WHAT THE TASK REQUIRES: In the entries below, find each line with the word "size" and pull it out.

Stored dataset items:
+-------+

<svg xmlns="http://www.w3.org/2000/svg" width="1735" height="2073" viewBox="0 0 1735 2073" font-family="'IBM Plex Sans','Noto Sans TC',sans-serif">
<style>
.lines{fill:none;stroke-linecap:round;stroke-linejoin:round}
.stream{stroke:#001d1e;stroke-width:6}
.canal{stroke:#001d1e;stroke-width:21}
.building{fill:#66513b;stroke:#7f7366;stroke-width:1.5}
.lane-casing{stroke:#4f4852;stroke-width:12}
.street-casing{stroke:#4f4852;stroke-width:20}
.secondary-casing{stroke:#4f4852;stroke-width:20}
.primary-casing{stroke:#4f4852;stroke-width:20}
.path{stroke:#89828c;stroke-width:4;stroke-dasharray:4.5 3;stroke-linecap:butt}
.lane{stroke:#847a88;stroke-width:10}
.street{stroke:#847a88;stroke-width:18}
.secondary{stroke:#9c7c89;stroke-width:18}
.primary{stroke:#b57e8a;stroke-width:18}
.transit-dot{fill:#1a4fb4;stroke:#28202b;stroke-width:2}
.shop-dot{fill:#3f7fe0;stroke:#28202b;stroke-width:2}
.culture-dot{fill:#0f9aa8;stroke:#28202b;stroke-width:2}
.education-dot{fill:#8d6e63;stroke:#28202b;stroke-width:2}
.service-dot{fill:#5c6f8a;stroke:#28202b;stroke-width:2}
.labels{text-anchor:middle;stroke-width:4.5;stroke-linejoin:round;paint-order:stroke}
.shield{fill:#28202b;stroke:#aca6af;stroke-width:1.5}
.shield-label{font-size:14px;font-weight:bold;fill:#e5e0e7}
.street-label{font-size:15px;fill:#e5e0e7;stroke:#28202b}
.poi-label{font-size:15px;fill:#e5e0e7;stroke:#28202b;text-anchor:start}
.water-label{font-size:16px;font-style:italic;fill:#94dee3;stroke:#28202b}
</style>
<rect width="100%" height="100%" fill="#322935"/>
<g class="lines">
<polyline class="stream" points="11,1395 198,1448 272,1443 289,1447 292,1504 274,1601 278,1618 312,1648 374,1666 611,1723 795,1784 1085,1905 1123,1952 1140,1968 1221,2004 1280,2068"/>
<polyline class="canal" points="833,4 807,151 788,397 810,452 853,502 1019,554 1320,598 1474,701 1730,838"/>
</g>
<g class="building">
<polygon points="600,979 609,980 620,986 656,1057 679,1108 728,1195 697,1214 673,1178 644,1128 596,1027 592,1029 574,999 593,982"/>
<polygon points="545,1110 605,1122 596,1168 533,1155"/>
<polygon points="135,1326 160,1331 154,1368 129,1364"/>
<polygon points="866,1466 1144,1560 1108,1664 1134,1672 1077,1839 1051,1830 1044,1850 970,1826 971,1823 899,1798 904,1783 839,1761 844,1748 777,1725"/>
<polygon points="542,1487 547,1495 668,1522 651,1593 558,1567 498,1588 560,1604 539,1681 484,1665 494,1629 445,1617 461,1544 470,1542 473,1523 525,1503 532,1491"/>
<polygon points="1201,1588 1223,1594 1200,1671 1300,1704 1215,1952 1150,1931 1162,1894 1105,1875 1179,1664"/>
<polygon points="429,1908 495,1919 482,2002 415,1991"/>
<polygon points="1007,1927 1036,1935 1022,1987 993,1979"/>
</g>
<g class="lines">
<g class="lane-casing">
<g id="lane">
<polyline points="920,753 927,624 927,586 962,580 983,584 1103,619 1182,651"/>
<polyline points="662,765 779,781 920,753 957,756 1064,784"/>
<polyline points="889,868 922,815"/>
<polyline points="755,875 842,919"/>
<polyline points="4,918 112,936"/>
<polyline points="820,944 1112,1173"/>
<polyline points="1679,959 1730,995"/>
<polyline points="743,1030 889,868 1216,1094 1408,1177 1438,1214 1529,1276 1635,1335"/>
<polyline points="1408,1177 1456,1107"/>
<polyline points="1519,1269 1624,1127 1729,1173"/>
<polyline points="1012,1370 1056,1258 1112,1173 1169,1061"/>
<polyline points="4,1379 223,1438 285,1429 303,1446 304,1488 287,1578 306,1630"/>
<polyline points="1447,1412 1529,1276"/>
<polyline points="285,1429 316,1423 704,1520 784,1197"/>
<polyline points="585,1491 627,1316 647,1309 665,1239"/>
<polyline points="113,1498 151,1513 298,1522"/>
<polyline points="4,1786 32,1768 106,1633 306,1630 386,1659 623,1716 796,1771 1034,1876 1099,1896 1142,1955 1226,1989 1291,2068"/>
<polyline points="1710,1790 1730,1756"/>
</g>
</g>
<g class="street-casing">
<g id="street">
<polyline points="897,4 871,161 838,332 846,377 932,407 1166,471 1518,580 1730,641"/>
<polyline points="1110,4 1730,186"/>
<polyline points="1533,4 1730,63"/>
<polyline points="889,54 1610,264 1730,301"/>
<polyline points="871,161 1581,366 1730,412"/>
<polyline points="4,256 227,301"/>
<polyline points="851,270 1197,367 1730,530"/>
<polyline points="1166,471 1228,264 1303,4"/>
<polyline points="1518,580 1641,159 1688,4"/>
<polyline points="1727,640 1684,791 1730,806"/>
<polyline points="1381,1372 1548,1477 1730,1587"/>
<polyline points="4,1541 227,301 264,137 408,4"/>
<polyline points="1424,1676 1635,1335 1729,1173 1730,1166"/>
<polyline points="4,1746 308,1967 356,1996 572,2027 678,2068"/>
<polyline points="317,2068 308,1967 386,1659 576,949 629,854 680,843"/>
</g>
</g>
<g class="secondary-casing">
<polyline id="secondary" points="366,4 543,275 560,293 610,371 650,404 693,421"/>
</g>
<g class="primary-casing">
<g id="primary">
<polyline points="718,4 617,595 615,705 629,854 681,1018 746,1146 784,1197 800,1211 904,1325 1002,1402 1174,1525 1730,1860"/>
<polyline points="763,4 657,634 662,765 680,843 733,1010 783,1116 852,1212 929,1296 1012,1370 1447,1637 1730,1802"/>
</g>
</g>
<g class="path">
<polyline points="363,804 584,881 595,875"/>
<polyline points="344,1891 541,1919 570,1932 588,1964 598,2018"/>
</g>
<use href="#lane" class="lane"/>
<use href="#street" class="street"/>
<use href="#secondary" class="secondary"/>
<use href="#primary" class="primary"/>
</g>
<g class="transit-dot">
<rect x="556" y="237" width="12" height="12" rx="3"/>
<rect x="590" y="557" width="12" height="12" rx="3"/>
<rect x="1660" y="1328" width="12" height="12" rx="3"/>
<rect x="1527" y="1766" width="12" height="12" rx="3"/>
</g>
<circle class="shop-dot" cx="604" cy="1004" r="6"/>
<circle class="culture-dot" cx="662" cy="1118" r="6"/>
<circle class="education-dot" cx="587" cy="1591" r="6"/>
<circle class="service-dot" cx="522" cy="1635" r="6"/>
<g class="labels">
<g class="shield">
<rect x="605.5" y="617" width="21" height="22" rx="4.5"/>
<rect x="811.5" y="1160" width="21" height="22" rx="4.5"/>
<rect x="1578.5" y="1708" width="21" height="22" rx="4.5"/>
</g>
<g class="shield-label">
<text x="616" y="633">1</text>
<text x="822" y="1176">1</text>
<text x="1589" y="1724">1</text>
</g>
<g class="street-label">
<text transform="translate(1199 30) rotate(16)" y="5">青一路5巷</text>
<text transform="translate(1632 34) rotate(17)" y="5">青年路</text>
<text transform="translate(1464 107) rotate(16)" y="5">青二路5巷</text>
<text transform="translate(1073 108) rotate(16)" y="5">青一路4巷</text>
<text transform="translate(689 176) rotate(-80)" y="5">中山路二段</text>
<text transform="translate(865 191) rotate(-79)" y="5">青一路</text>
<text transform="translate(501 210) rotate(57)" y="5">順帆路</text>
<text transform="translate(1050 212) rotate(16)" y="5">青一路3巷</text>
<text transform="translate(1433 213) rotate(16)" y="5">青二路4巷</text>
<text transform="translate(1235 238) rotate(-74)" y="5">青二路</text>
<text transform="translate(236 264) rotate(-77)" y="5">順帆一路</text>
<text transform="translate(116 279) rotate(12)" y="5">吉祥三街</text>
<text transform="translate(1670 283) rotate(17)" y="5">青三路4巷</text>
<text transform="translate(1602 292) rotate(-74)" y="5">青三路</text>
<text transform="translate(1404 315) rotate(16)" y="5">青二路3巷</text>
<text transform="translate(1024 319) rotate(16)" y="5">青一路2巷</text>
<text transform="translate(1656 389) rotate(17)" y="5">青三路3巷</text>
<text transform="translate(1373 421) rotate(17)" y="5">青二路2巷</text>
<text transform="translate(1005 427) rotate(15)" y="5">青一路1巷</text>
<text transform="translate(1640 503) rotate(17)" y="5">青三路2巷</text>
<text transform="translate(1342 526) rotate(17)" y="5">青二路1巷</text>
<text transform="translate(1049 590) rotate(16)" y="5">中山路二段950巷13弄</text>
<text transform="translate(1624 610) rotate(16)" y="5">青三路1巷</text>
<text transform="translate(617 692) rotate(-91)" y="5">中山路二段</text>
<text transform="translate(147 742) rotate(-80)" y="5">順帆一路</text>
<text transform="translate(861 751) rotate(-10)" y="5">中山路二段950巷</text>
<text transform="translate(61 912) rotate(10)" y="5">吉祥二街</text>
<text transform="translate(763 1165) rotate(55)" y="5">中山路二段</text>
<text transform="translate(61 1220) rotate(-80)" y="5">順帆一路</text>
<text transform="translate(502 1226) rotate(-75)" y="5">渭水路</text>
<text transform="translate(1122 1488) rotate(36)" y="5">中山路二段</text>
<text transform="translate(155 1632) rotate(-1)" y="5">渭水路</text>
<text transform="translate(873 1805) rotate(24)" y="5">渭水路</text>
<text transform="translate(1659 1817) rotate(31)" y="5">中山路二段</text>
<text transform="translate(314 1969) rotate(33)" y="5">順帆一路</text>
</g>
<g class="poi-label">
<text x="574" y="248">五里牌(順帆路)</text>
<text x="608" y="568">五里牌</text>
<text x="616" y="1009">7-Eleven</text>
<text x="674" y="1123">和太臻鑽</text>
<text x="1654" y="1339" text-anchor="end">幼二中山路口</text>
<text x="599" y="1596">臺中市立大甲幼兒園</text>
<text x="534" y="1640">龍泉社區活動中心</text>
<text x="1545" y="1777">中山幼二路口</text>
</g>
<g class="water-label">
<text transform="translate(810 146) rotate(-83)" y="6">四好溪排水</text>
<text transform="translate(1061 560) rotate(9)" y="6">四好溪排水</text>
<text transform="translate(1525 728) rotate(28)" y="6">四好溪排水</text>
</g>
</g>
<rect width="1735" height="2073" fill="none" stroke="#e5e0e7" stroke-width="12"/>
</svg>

+-------+

WRITTEN ANSWER:
.shield-label{font-size:14px;font-weight:bold;fill:#e5e0e7}
.street-label{font-size:15px;fill:#e5e0e7;stroke:#28202b}
.poi-label{font-size:15px;fill:#e5e0e7;stroke:#28202b;text-anchor:start}
.water-label{font-size:16px;font-style:italic;fill:#94dee3;stroke:#28202b}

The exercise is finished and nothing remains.